Description of the task: Copy each line of the data that has "street" in it.

The data:
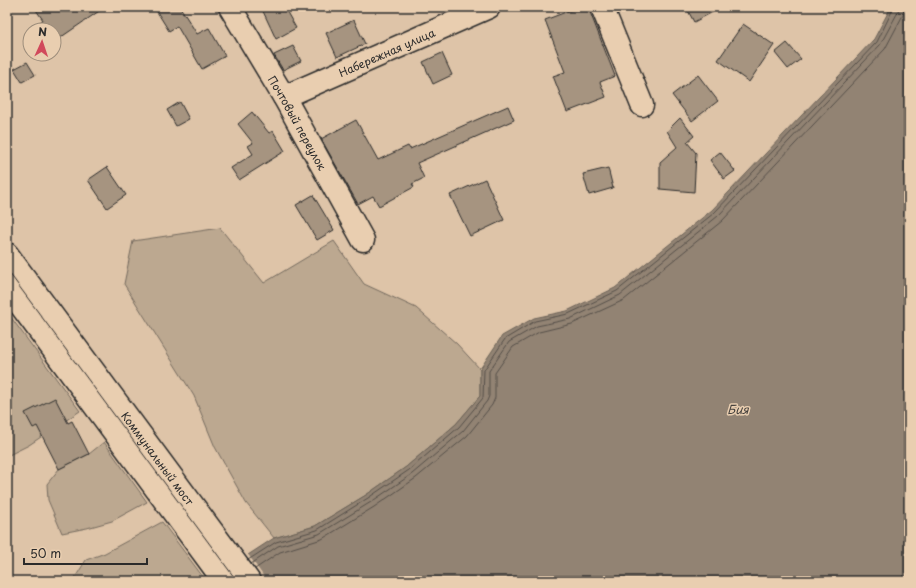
<svg xmlns="http://www.w3.org/2000/svg" width="916" height="588" font-family="'Playpen Sans',sans-serif">
  <style>
    .green { fill: #bca890; stroke: #746a5e }
    .water { fill: #928373; stroke: #696056 }
    .pier { fill: #dec4a8 }
    .lines { fill: none; stroke-linecap: round; stroke-linejoin: round }
    .shore { stroke: #544e48; stroke-width: 1 }
    .building { fill: #a69480; stroke: #2b2b2b }
    .minor-casing { stroke: #2b2b2b; stroke-width: 25 }
    .major-casing { stroke: #2b2b2b; stroke-width: 25 }
    .minor { stroke: #e9ceb0; stroke-width: 22 }
    .major { stroke: #e9ceb0; stroke-width: 22 }
    .tram { stroke: #2b2b2b; stroke-width: 1 }
    .labels { text-anchor: middle; dominant-baseline: central; stroke-width: 3; stroke-linejoin: round; paint-order: stroke }
    .street-label { font-size: 11px; fill: #2b2b2b; stroke: #e9ceb0 }
    .water-label { font-size: 12px; font-style: italic; fill: #45413d; stroke: #e9ceb0 }
  </style>
  <rect width="100%" height="100%" fill="#dec4a8"/>
  <filter id="ink" filterUnits="userSpaceOnUse"><feTurbulence type="fractalNoise" baseFrequency=".025" numOctaves="2"/><feDisplacementMap in="SourceGraphic" scale="8" xChannelSelector="R" yChannelSelector="G"/><feConvolveMatrix kernelMatrix="1 2 1 2 8 2 1 2 1" color-interpolation-filters="sRGB"/></filter>
  <g filter="url(#ink)">
    <g class="green">
      <polygon points="220,228 264,283 334,241 364,284 416,308 457,344 480,369 480,396 456,424 406,467 366,495 315,526 274,538 246,503 215,447 194,396 124,284 133,241"/>
      <polygon points="7,312 80,411 29,445 7,456"/>
      <polygon points="104,442 147,502 112,521 87,528 62,533 48,500 47,484 59,469 89,454"/>
      <polygon points="162,522 206,581 73,581 86,560 105,553"/>
    </g>
    <polygon class="water" points="891,7 909,7 909,581 215,581 248,555 274,538 315,526 366,495 406,467 456,424 480,396 480,369 502,336 534,318 567,311 615,288 712,210 874,39"/>
    <polygon class="pier" points="247,553 267,581 213,581 214,579"/>
    <g class="lines">
      <g class="shore">
        <polyline points="248,560 276,542 317,530 368,498 409,470 459,427 483,398 484,370 505,339 535,321 568,314 617,291 714,213 877,42 894,7"/>
        <polyline points="251,564 278,546 319,534 371,502 412,474 463,431 487,401 489,396 489,371 509,342 537,326 570,319 620,295 718,216 880,45 898,12 899,7"/>
        <polyline points="255,569 280,552 322,539 374,507 416,478 467,436 492,405 495,398 495,373 513,347 539,332 572,324 624,300 722,221 885,49 903,15 905,7"/>
      </g>
    </g>
    <g class="building">
      <polygon points="34,7 105,7 54,42 54,30 29,30 43,20"/>
      <polygon points="154,7 180,7 197,34 209,28 225,56 202,69 177,26 169,31"/>
      <polygon points="261,7 284,7 296,28 276,39"/>
      <polygon points="579,7 588,7 615,76 600,82 606,97 567,112 553,76 565,72 545,20"/>
      <polygon points="686,7 722,7 694,22"/>
      <polygon points="354,20 365,44 337,57 326,33"/>
      <polygon points="743,24 774,45 749,82 718,60"/>
      <polygon points="787,43 801,59 788,69 775,53"/>
      <polygon points="293,46 301,61 283,70 274,55"/>
      <polygon points="442,53 452,75 433,84 423,62"/>
      <polygon points="27,62 35,75 22,82 14,69"/>
      <polygon points="698,75 718,101 692,121 672,95"/>
      <polygon points="180,102 189,119 176,126 167,110"/>
      <polygon points="508,106 514,120 417,163 424,178 412,184 414,187 379,206 373,196 358,204 321,139 356,120 378,160 408,146 410,149"/>
      <polygon points="252,112 269,133 273,131 285,151 239,180 231,168 253,154 248,146 253,143 238,124"/>
      <polygon points="680,118 694,136 687,142 696,153 694,192 660,189 660,162 677,147 667,131"/>
      <polygon points="720,152 735,171 724,179 710,160"/>
      <polygon points="107,167 126,195 107,208 88,180"/>
      <polygon points="608,168 613,188 589,195 583,174"/>
      <polygon points="485,179 504,220 470,236 450,195"/>
      <polygon points="313,195 334,230 317,240 296,205"/>
      <polygon points="55,398 68,423 72,421 89,454 59,469 37,426 33,428 25,413"/>
    </g>
    <g class="lines">
      <defs>
        <g id="minor">
          <path id="s1" d="M 230,7 L 284,97 L 363,240"/>
          <polyline points="602,7 642,105"/>
          <path id="s2" d="M 284,97 L 489,7"/>
        </g>
        <g id="major">
          <path id="s3" d="M 7,254 L 249,581"/>
          <polyline points="7,287 224,581"/>
        </g>
      </defs>
      <use href="#minor" class="minor-casing"/>
      <use href="#major" class="major-casing"/>
      <use href="#minor" class="minor"/>
      <use href="#major" class="major"/>
      <polyline class="tram" points="7,270 237,581"/>
    </g>
  </g>
  <g class="labels">
    <g class="street-label">
      <text stroke="none"><textPath href="#s2" startOffset="112">Набережная улица</textPath></text>
      <text stroke="none"><textPath href="#s1" startOffset="134">Почтовый переулок</textPath></text>
      <text stroke="none"><textPath href="#s3" startOffset="254">Коммунальный мост</textPath></text>
    </g>
    <g class="water-label">
      <text x="738" y="409">Бия</text>
    </g>
  </g>
  <rect width="916" height="588" fill="none" stroke="#e9ceb0" stroke-width="24"/>
  <rect x="12" y="12" width="892" height="564" fill="none" stroke="#2b2b2b" stroke-width="1.5" filter="url(#ink)"/>
  <g transform="translate(42 42) rotate(3)"><circle r="19" fill="#e9ceb0" stroke="#9d8d7b"/>
  <path d="M0-3L7 15L0 10L-7 15Z" fill="#d1495b"/>
  <text y="-6" font-size="11" font-weight="bold" text-anchor="middle" fill="#2b2b2b">N</text>
  </g>
  <path d="M24 558v6h123v-6" fill="none" stroke="#2b2b2b" stroke-width="2"/>
  <text x="30" y="558" font-size="12" fill="#2b2b2b" stroke="#e9ceb0" stroke-width="3" paint-order="stroke">50 m</text>
</svg>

Output for this task:
    .street-label { font-size: 11px; fill: #2b2b2b; stroke: #e9ceb0 }
    <g class="street-label">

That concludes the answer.